Itinéraire splendide à travers la Serranía de Cuenca. Paysages de Laponie. Grands sapins en chandelles, soue les frondaisons terres basses et ombreuses, une série de canyons, des défilés, des reliefs sauvages et austères qui évoquent le Haut-Jura. A midi, menu à Carboneras de Guadalzón, à l’auberge El Pilar où le patron et sa famille, malgré l’abondance de la clientèle ce samedi, me réservent un accueil des plus chaleureux, gardant mon vélo au garage, venant deux fois à ma table s’inquiéter de savoir si les plats conviennent, puis me raccompagnent. Comme d’habitude, alors que la contrée dort, je roule. C’est beau. Grand. Très grand. Et vide. Fin d’après-midi, j’atteins Cañete, entre le parc naturel de Cuenca et Teruel, l’endroit le moins peuplé de la péninsule. Un cavalier dresse son cheval au pied de l’ancienne forteresse. Sous les colombages de la place majeure, quelques chaises, un bar. Alignés contre le mur pour échapper au soleil, deux couples parlent du temps, de la chaleur, et du temps et de la chaleur. Le monsieur qui tient son téléphone devant lui passe en boucle la musique de Sergio Leone pour Le bon, la brute et le truand.
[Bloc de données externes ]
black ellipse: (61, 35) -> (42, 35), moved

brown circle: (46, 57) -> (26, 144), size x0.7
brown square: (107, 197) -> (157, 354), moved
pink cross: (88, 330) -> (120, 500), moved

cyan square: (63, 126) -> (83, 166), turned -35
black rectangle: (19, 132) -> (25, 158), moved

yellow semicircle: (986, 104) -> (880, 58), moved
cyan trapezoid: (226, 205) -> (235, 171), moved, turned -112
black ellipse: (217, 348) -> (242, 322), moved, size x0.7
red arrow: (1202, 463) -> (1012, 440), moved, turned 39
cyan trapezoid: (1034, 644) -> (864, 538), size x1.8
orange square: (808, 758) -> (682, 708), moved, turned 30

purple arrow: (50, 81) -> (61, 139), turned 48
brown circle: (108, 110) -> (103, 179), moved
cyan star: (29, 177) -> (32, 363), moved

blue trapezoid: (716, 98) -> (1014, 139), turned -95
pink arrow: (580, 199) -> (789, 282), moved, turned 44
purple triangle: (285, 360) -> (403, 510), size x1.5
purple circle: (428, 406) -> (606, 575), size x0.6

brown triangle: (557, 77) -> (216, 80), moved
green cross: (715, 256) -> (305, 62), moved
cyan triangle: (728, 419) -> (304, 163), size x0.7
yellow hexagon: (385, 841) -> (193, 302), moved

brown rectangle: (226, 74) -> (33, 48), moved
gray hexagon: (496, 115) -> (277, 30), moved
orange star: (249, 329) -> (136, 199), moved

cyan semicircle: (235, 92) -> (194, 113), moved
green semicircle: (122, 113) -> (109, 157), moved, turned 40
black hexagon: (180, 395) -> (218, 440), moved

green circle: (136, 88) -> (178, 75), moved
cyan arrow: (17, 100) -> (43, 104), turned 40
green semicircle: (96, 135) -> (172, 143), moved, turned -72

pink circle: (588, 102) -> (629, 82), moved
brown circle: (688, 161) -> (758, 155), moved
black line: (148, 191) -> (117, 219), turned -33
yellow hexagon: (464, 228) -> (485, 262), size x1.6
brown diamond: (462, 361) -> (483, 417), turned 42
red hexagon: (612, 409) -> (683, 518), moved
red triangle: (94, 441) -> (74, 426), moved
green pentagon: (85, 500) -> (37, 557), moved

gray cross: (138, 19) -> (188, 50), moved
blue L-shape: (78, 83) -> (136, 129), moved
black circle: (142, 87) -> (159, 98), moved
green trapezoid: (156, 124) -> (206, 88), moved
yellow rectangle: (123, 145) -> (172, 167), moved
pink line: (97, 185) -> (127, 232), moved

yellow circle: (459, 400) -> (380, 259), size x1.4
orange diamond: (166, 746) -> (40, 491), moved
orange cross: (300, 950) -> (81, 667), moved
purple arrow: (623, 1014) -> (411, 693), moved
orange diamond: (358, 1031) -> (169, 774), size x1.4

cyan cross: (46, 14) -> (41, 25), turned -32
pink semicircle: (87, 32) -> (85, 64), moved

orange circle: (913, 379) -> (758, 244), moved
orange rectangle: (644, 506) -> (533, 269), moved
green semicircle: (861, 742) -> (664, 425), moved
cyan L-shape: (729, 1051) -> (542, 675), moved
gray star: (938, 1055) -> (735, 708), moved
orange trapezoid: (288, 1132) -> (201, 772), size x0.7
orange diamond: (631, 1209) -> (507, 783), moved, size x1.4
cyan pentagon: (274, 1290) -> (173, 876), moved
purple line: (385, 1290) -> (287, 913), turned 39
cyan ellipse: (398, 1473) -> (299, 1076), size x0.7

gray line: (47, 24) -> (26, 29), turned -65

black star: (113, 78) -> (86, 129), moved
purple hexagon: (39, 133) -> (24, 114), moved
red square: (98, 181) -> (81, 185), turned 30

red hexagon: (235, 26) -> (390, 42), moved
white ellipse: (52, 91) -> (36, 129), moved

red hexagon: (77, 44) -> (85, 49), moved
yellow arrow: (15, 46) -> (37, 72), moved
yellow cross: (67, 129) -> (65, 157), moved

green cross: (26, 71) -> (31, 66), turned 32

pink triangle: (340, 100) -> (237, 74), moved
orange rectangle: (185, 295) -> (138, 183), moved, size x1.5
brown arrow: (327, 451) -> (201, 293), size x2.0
-Désolé, me dit le patron, pas de second service, je ne devrais même pas être là, je ne fais que passer, il y a une fête au village voisin, il faut que j’y aille.
Autre bar, assis à même la rue, je fais comme le vieux couple ivre, crasseux, en poitrine, en moustaches, en bandana et rouflaquettes, qui arbore des T‑shirt Motörhead et s’extasie sur ce titre sans puissance qui a fait le succès de Metallica “One”, je salue toute personne qui passe (trois en en une heure dont la femme du patron du bar). Pas de nouvelles de Gala. J’appelle. Je rappelle. Après ce qu’elle a raconté hier.